=== Begin Enclosure ===

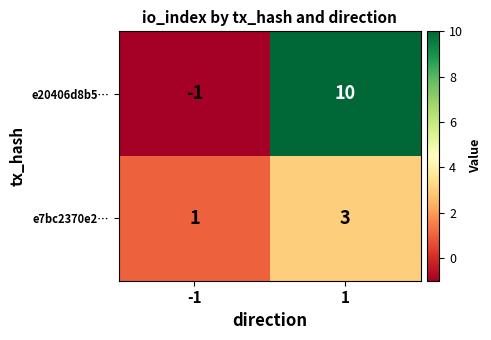

Rank the series at 1 from lowest to highest value.

e7bc2370e2…, e20406d8b5…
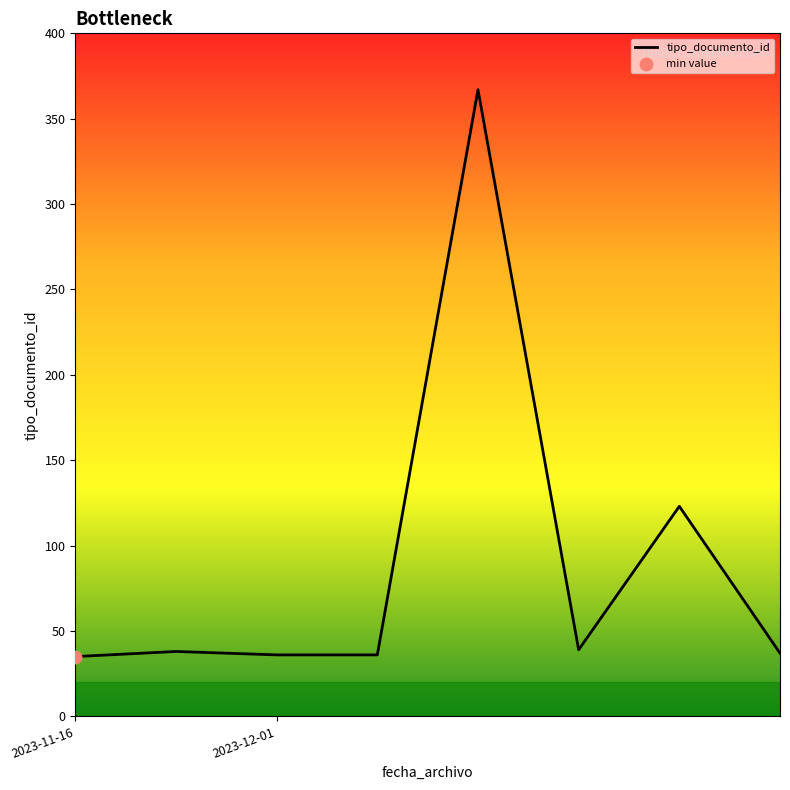

True or false: there are more than 1 points higher than both neighbors.

True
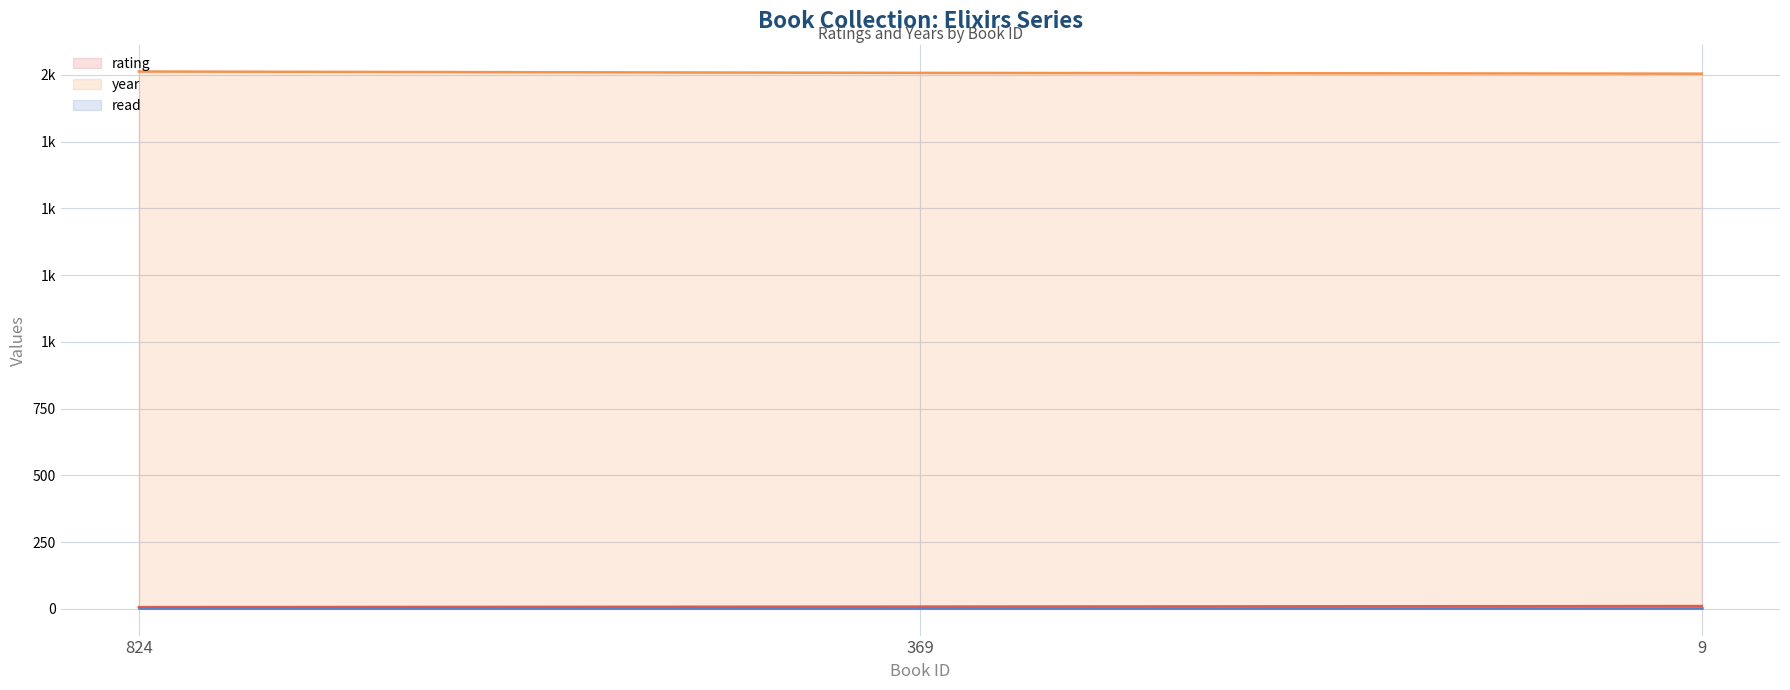

What is the maximum value for year?

2013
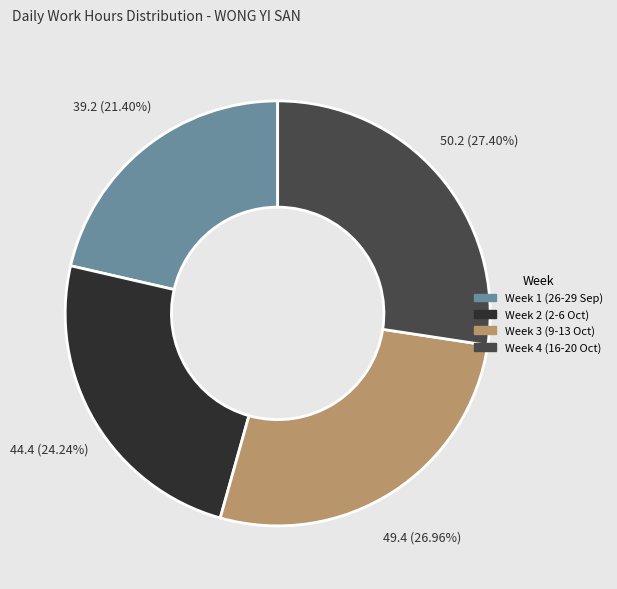

Is there a majority slice in this chart?

No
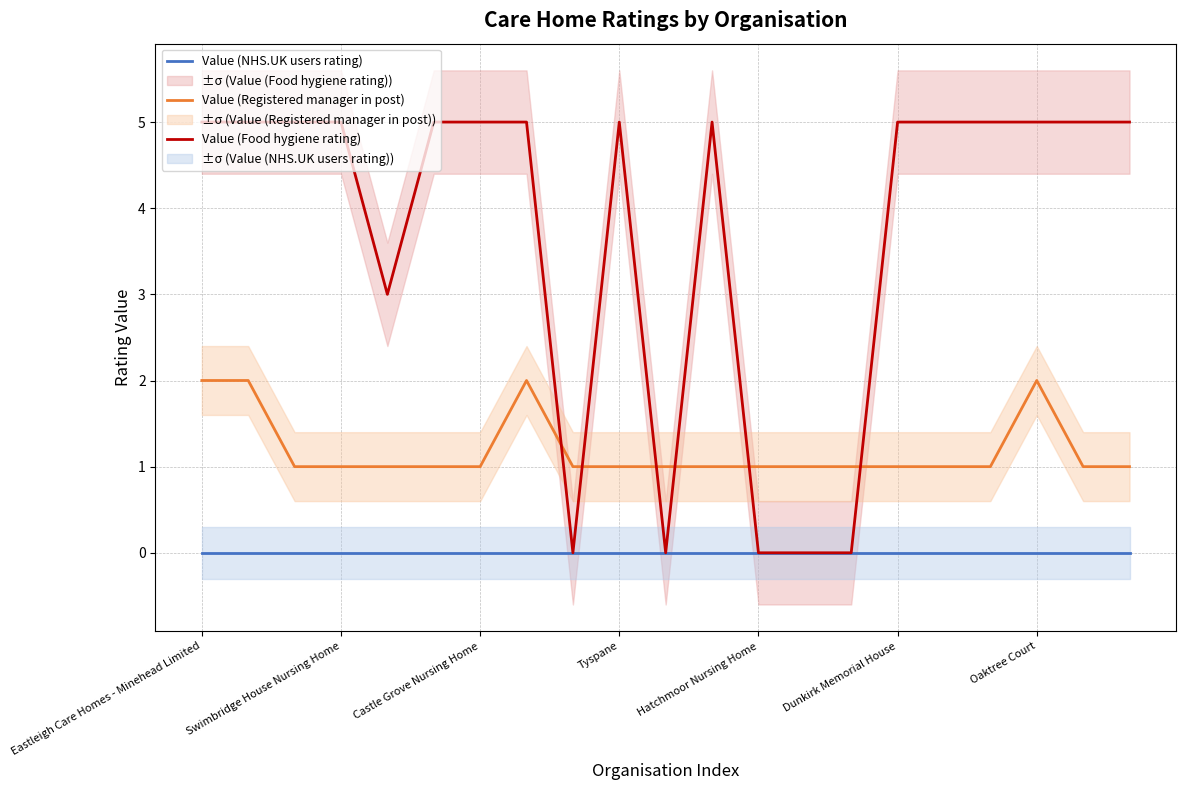

Between 13 and 8, which is larger?

13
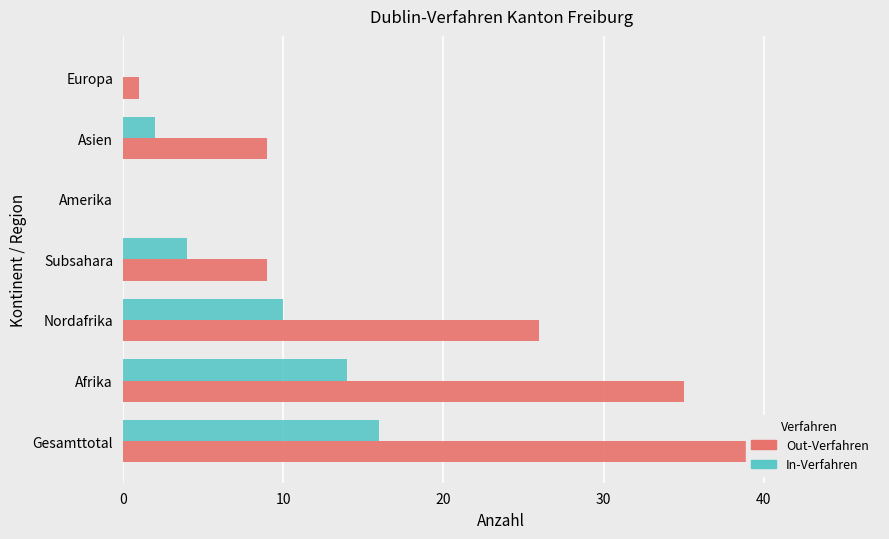

What is the approximate value of In-Verfahren at 0, to the nearest 5?

15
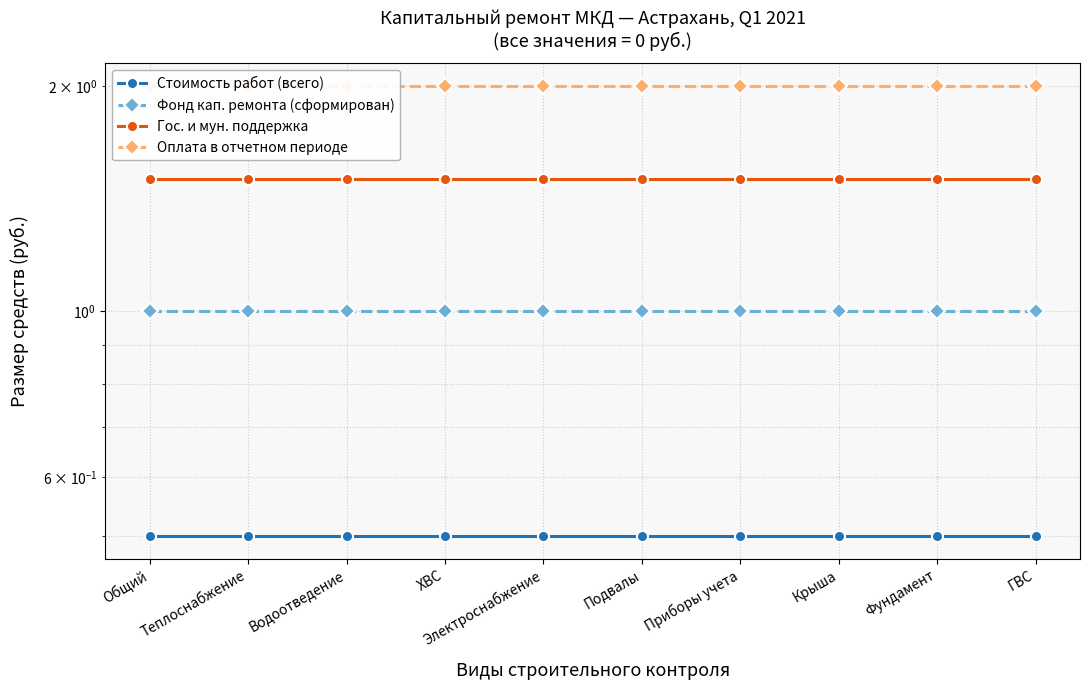

True or false: Оплата в отчетном периоде has more than 1 interior local peaks.

False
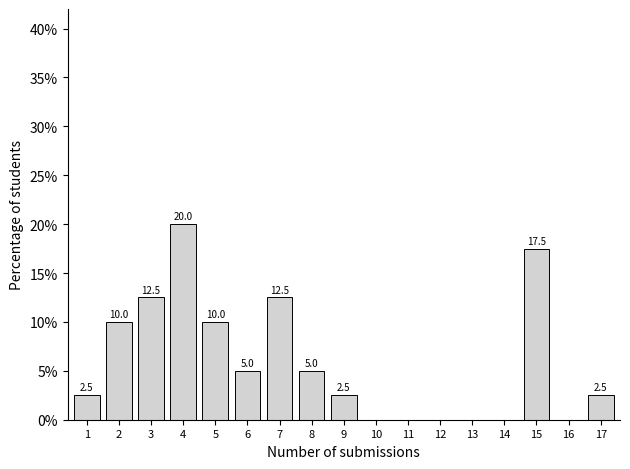

Reading right to left, what are all the values shown in this chart?

17=2.5	16=0.0	15=17.5	14=0.0	13=0.0	12=0.0	11=0.0	10=0.0	9=2.5	8=5.0	7=12.5	6=5.0	5=10.0	4=20.0	3=12.5	2=10.0	1=2.5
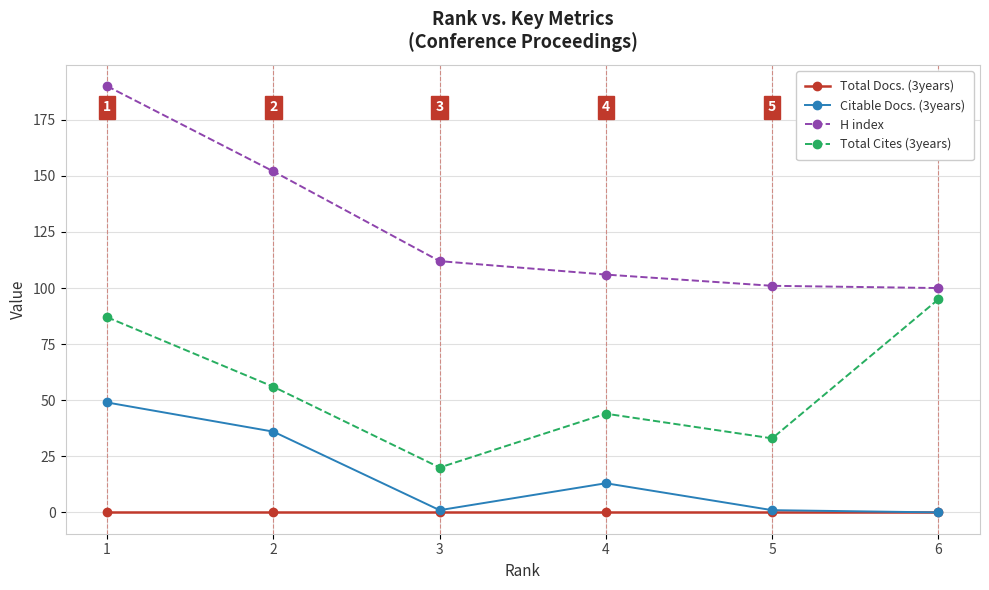

What is the sum of all Citable Docs. (3years) values?

100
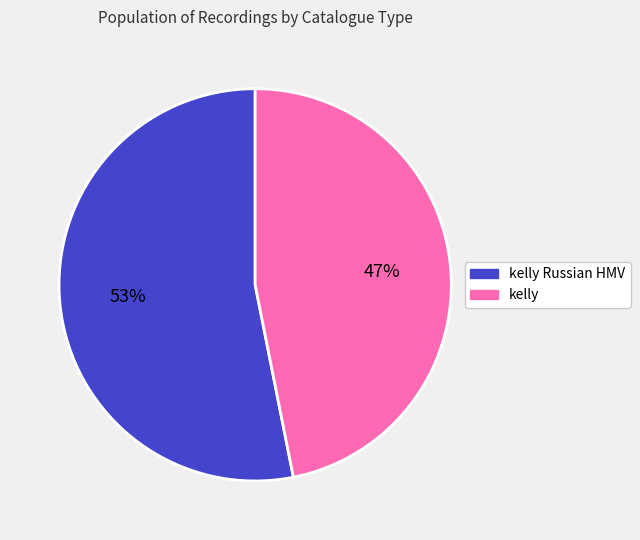

To the nearest percent, what is the average slice percentage?

50%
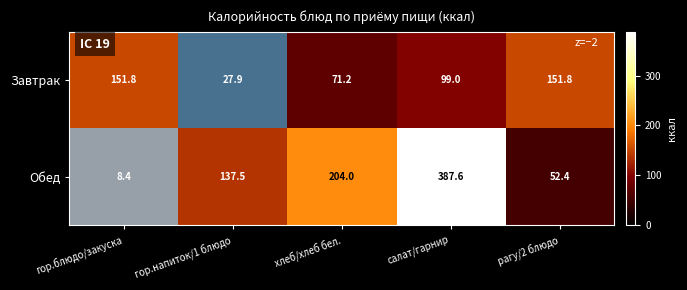

What is the maximum value for Обед?

387.6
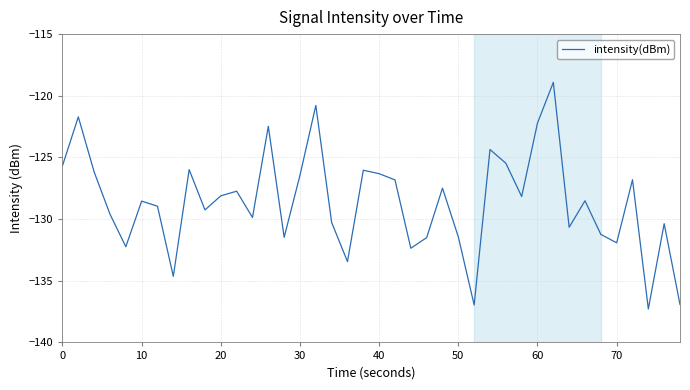

What is the difference between the second highest and second lowest values?

16.2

=== End Enclosure ===

ABOUT THIS TASK: Could you copy the records word for word, starting at the line that contains "Reading right to" and continuing through the end of the records, with the pictures left out?

FINISHED TASK:
Reading right to left, what are all the values shown in this chart?

17=2.5	16=0.0	15=17.5	14=0.0	13=0.0	12=0.0	11=0.0	10=0.0	9=2.5	8=5.0	7=12.5	6=5.0	5=10.0	4=20.0	3=12.5	2=10.0	1=2.5

What is the sum of all Citable Docs. (3years) values?

100

To the nearest percent, what is the average slice percentage?

50%

What is the maximum value for Обед?

387.6

What is the difference between the second highest and second lowest values?

16.2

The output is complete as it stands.